(no title)
virchau13 | 4 years ago
A library has some functions. Later, the library gets refactored, and those functions are thereby rewritten; but since no changes have actually been made, the version number stays the same. However, there exists some legacy code that horrendously breaks when given a non-ABI-compatible function from this library, _even though_ the functionality and version of those functions the same. Oh dear! What can we do? Well, clearly exact binary compatibility is important, so someone has an idea: we'll specify functions with exact hashes of their code instead of versioning, so this problem doesn't happen.
This is all well and good, but then the library decides to update some internal utility subroutine, changing its hash, but _not_ changing its call sites. Oh dear, now some other functions have hashes that are still the same, but they have different functionality due to that utility update, and legacy code breaks horribly again! In order to make sure this doesn't happen, someone comes up with the idea that a function's hash should be dependent on the hashes of all of the functions, variables, etc. it depends on _and_ its code, so all of the "inputs" that go towards defining the function end up updating its hash, thereby insuring legacy code stability.
Now we run into another problem: where do we put all of these functions? They need to be stored somewhere on the system so applications can have access to them, so we'll put them in a repository that we'll call a "store". Now we can do cool stuff with shared stores such as "only load code when needed"!
Oh dear, now the user sitting at the shell of the system wants to run programs too. Our function infrastructure works so well, why not extend it to programs too?
Some programs really like filesystems and environments and depend on specific structures. We can't really encode these structures as an "input" to our programs' hashes, because they could be highly dynamic (or even undescribable), so instead we can put software into a little box where it sees the filesystem structure it wants, so it is happy, and the box itself could be specified with input programs/functions in the same way that programs or functions can!

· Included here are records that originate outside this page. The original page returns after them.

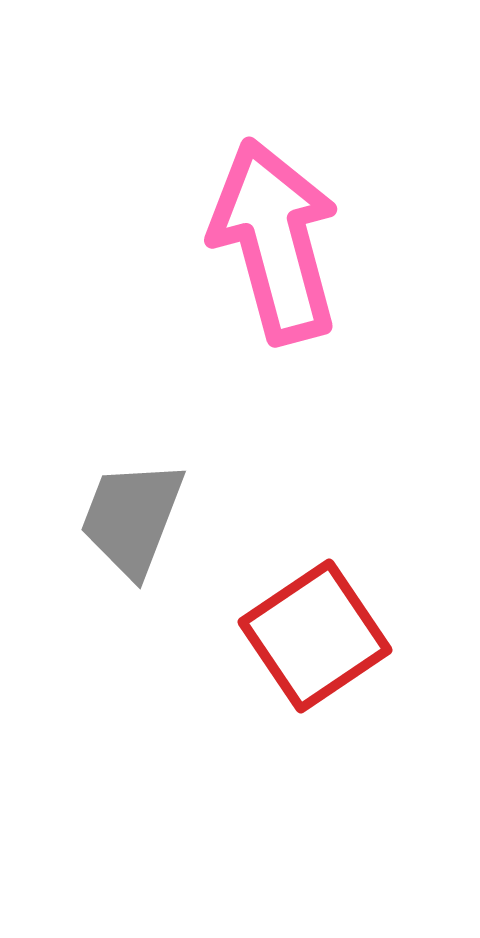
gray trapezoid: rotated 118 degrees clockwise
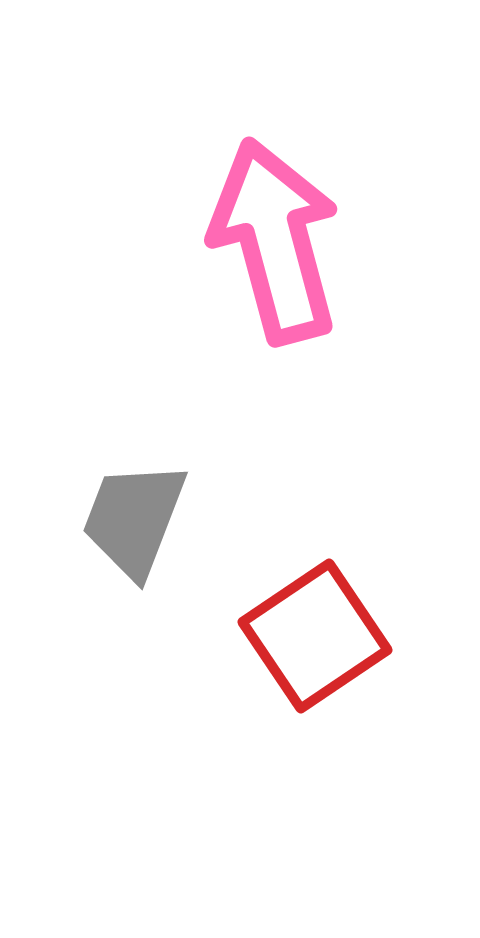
gray trapezoid: moved 2 px right, 1 px down
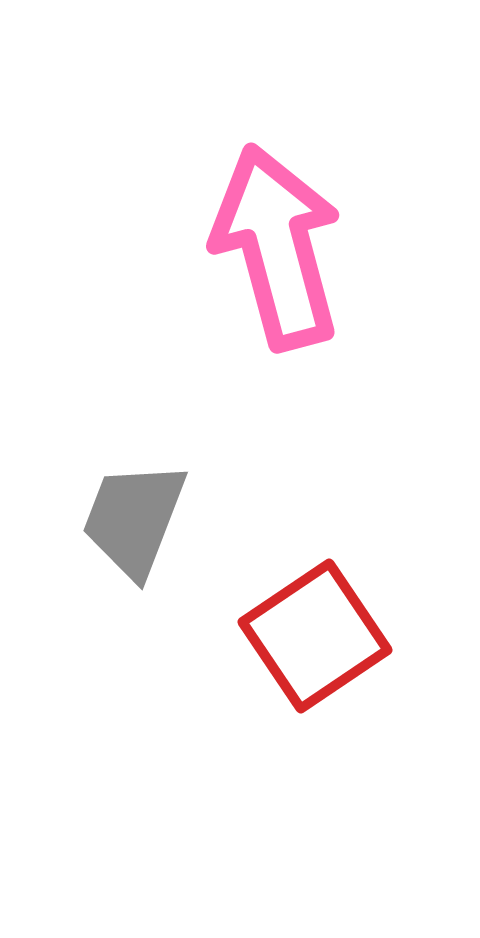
pink arrow: moved 2 px right, 6 px down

Hmm.. we seem to be recreating this "hash" structure that depends on inputs a lot. We need a common name for this... hmm, how about "derivations"?
Congratulations, you have just reinvented Nix! The solutions in your comment that you talk about are things that Nix already was designed to provide. The only discrepancy is that Nix doesn't actually provide hashes for individual functions, rather they work for libraries, but this is because of a limitation on how libraries work: that they can have shared, global, mutable state, making the idea of individual function versions useless.
The main problem why Nix doesn't obviously seem to solve these problems is that Nix's tools are not very well designed. For example, it's very non-obvious how to specify older versions of packages. However, flakes makes this easier, and although I don't believe _Nix_ specifically will be the solution, the holy grail at the end of the road will be very similar to Nix in core ideas.